Why this is the better default

  • The agent always reasons over text, which keeps prompts, memory, and testing simple.
  • STT failures and retries stay outside the agent loop.
  • The UI can show a placeholder immediately, then patch in the transcript when it is ready.
  • You can reuse the transcript for moderation, search, summaries, and analytics.
  • TTS remains a separate step after the assistant has produced text.
  1. The device node sends an audio message with a stable message ID.
  2. The server accepts it and emits a receipt/ack event.
  3. STT runs in regular application code, not inside agent decision-making.
  4. The server emits a transcription-complete event linked to the original audio message ID.
  5. The transcript becomes the canonical conversational input to the agent.
  6. The agent produces a text reply.
  7. If voice output is requested, TTS generates assistant audio from that text reply.

Layer responsibilities

LayerResponsibility
Device / UIRecord audio, upload it, show optimistic placeholder state, patch UI when transcript arrives
Gateway / server orchestrationValidate payloads, store message IDs, run STT, emit status and transcript events, handle retries
AgentRead transcript text, understand intent, call tools, generate the assistant response
Post-processingTTS, audio effects, channel formatting, delivery updates

UnifiedMessage shape

Use the original voice input as a normal message with content_type: "audio", then emit a correlated message.transcribed event when STT finishes. This matches the UnifiedMessage model:
  • routing.id identifies the original voice message
  • event.ref_id points back to that message
  • event.data.transcript carries the transcribed text
That design is better than relying on event order or “most recent pending message” heuristics.
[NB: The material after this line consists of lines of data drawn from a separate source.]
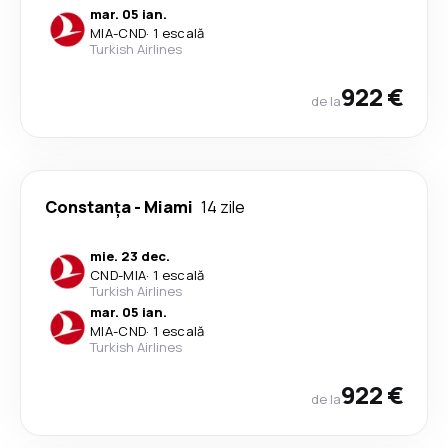
mar. 05 ian.
MIA
-
CND
·
1 escală
Turkish Airlines
922 €
de la
Constanța
-
Miami
14 zile
mie. 23 dec.
CND
-
MIA
·
1 escală
Turkish Airlines
mar. 05 ian.
MIA
-
CND
·
1 escală
Turkish Airlines
922 €
de la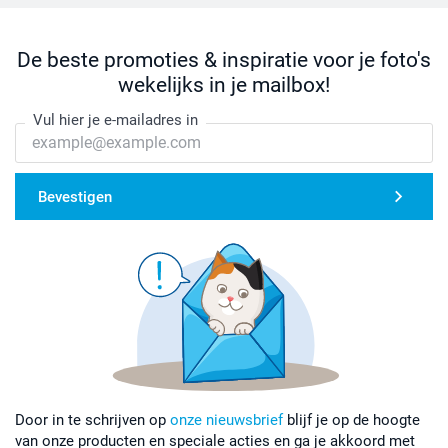
De beste promoties & inspiratie voor je foto's
wekelijks in je mailbox!
Vul hier je e-mailadres in
Bevestigen
Door in te schrijven op
onze nieuwsbrief
blijf je op de hoogte
van onze producten en speciale acties en ga je akkoord met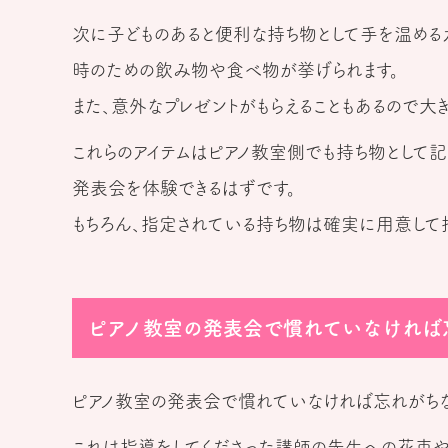
次に子どものあると便利な持ち物として手を温める
時のための飲み物や食べ物が挙げられます。
また、意外なプレゼントがもらえることもあるので大
これらのアイテムはピアノ教室側でも持ち物として
発表会を体験できるはずです。
もちろん、指定されている持ち物は確実に用意して持
ピアノ教室の発表会で慣れていなければ
ピアノ教室の発表会で慣れていなければ忘れがちな
これは指導をしてくださった講師の先生への花束や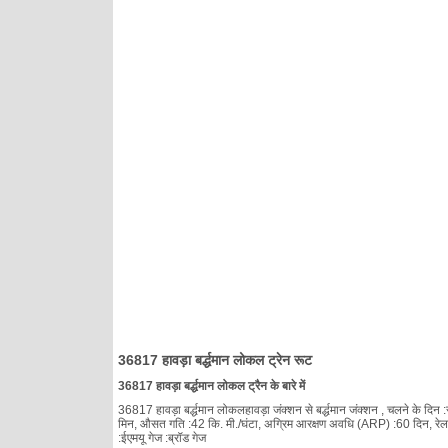
36817 हावड़ा बर्द्धमान लोकल ट्रेन रूट
36817 हावड़ा बर्द्धमान लोकल ट्रैन के बारे में
36817 हावड़ा बर्द्धमान लोकलहावड़ा जंक्शन से बर्द्धमान जंक्शन , चलने के दिन :र
मिन, औसत गति :42 कि. मी./घंटा, अग्रिम आरक्षण अवधि (ARP) :60 दिन, रेलवे :प
:ईएमयू गेज :ब्रॉड गेज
What the agent should receive

The agent should receive:
  • the transcript text
  • the source message ID
  • useful metadata such as mime_type, duration_ms, language, or stt_confidence
The transcript text should be the canonical message content used for conversation history and downstream reasoning.

When agent-triggered transcription makes sense

Letting the agent call a transcription tool directly is useful only when you need true multimodal behavior, for example:
  • the agent must inspect raw audio beyond plain words
  • tone, hesitation, or other non-text cues matter
  • different agent branches may choose different extraction strategies
  • audio inspection is optional and should happen only in special flows
For a normal chat product, this is usually more complexity than value.

Design rules

  • Use explicit message IDs everywhere.
  • Emit transcript updates as structured events.
  • Treat the transcript as the canonical chat input.
  • Keep STT and TTS outside the core agent reasoning loop.
  • Handle STT failure as structured state, not as fake text injected into the conversation.
  • Keep the original audio message for playback, auditing, and future reprocessing.

Avoid

  • having the agent decide whether a standard chat voice note should be transcribed
  • coupling transcript and assistant reply by arrival order
  • mixing audio transport logic into the agent prompt contract
  • converting transcription failures into user-visible fake messages

Summary

The recommended design is: audio message -> STT in application code -> transcript event -> agent reads text -> assistant text reply -> optional TTS This is the simplest, most testable, and most reusable architecture for chat audio messages.